Images with lens parameters
:::
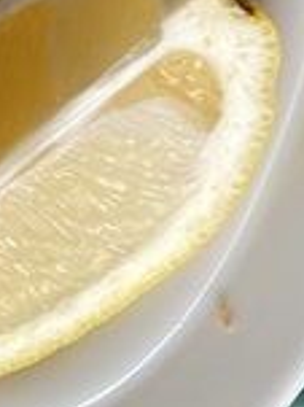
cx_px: -73
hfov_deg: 11.0
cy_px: -267
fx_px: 1548
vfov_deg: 13.7
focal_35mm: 132
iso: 32
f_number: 1.8
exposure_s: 1/130
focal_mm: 4.25
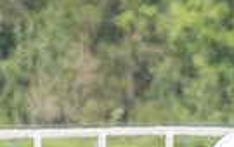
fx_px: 13874
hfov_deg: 1.0
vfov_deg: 0.6
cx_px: 257
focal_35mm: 2171
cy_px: 295
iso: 400
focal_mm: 200
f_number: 5
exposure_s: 1/2500
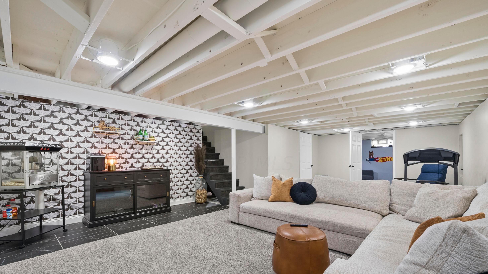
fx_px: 194
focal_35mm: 15
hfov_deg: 103.0
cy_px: 163
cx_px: 243
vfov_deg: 69.9
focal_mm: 14
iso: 800
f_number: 9
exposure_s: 1/2.5
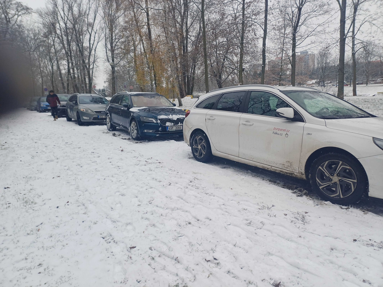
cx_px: 192
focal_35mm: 25
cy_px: 144
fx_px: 277
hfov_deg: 69.4
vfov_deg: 54.9
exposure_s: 1/436
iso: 50
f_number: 1.8
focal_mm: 4.65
:::
**Job**
Give back, word for word, the lines of the records that run from the one holding "hfov_deg: 69.4" to the very last.

**Reply**
hfov_deg: 69.4
vfov_deg: 54.9
exposure_s: 1/436
iso: 50
f_number: 1.8
focal_mm: 4.65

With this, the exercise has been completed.